======== Input ========

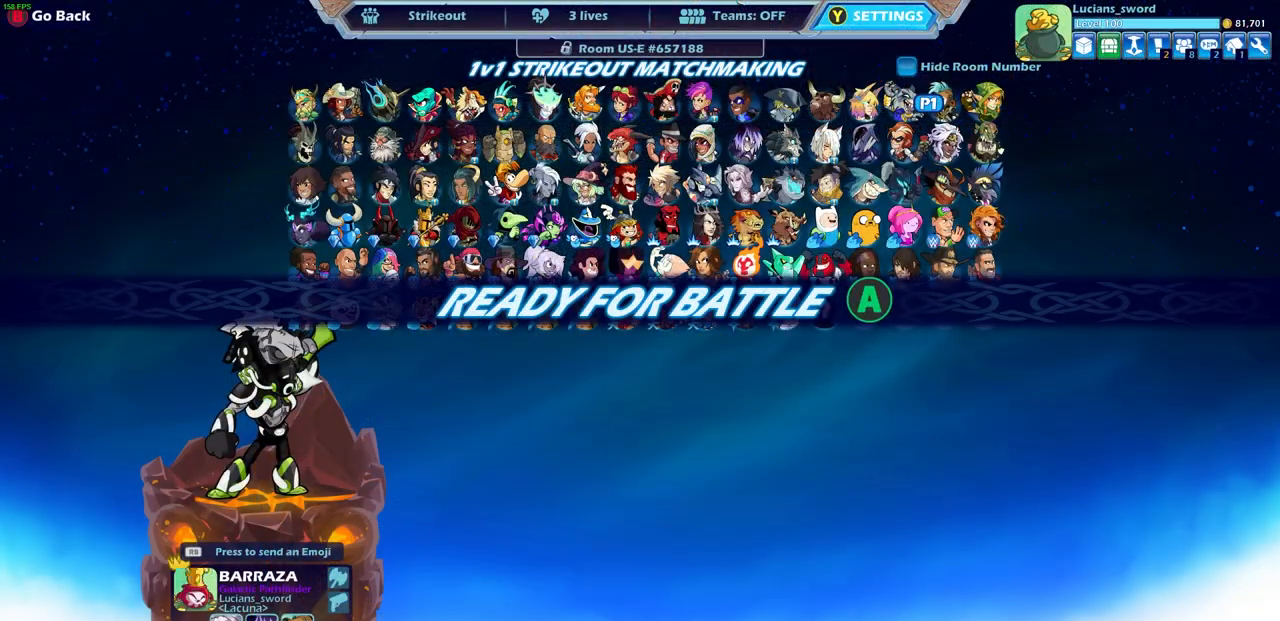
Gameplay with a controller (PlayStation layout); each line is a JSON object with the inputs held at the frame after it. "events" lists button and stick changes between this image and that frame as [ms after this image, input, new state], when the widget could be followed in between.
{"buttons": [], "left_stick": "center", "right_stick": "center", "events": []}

========
======== Input ========

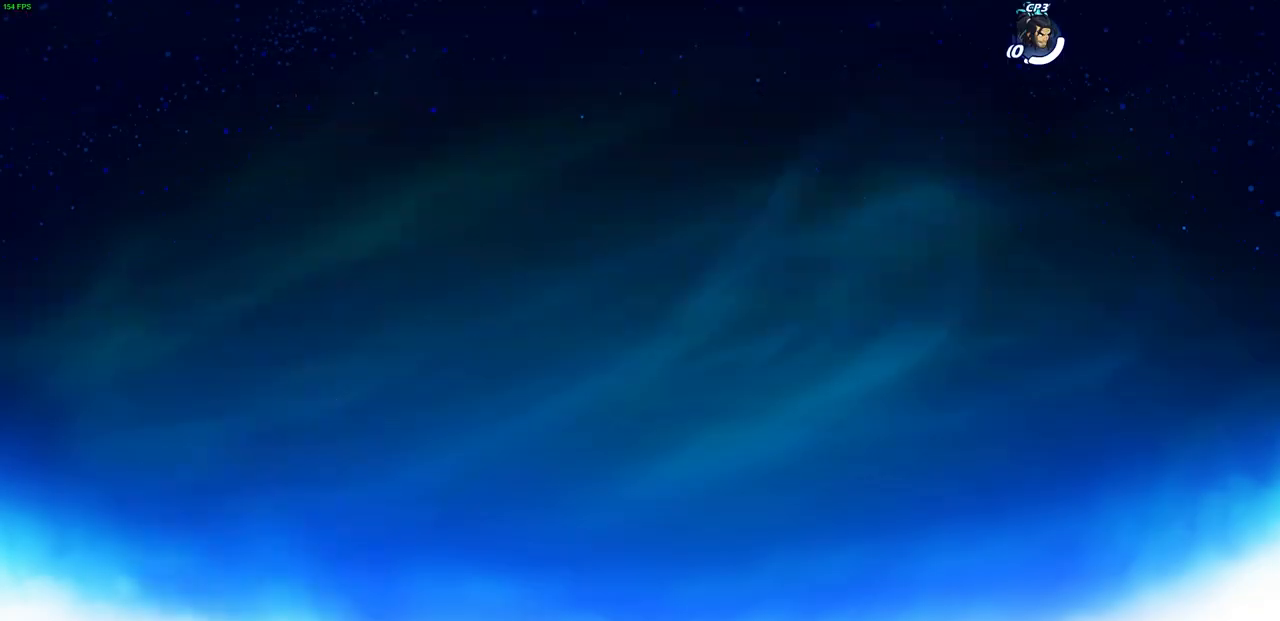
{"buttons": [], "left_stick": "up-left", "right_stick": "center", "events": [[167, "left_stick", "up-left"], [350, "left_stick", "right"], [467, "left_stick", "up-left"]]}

========
======== Input ========

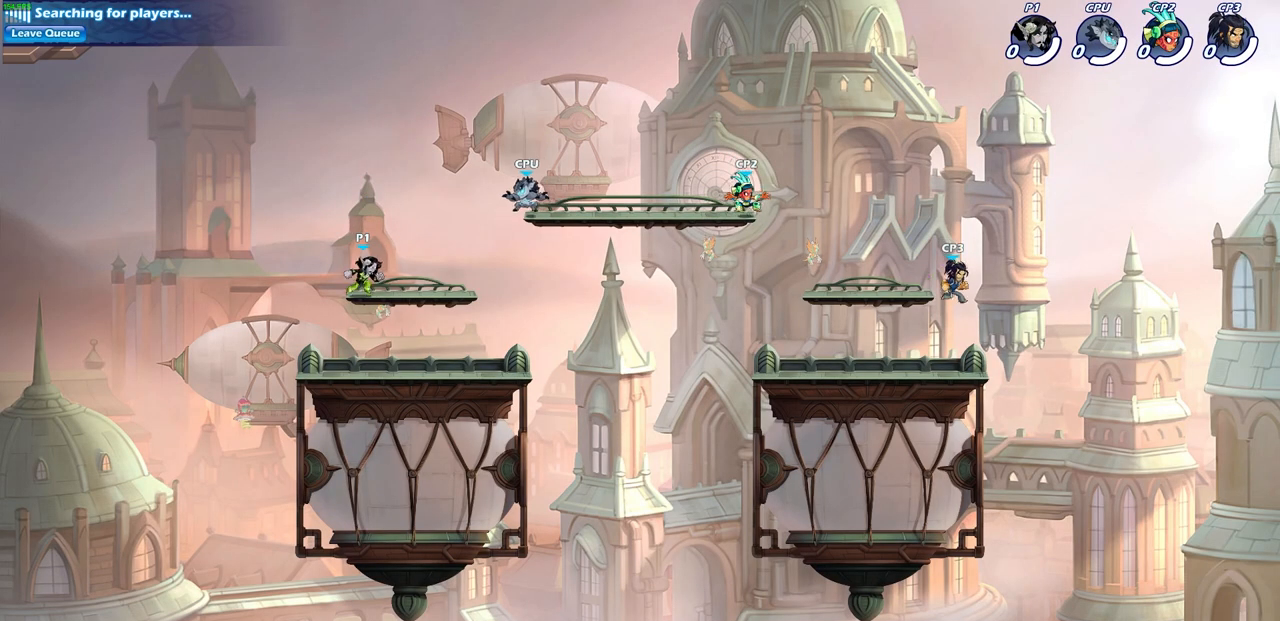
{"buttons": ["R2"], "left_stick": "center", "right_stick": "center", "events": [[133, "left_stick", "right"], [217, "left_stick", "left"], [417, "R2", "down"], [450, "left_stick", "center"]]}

========

● **About this exercise**
Filter the records, keeping only lines that contain "center", and show those lines.

● **Response**
{"buttons": [], "left_stick": "center", "right_stick": "center", "events": []}
{"buttons": [], "left_stick": "up-left", "right_stick": "center", "events": [[167, "left_stick", "up-left"], [350, "left_stick", "right"], [467, "left_stick", "up-left"]]}
{"buttons": ["R2"], "left_stick": "center", "right_stick": "center", "events": [[133, "left_stick", "right"], [217, "left_stick", "left"], [417, "R2", "down"], [450, "left_stick", "center"]]}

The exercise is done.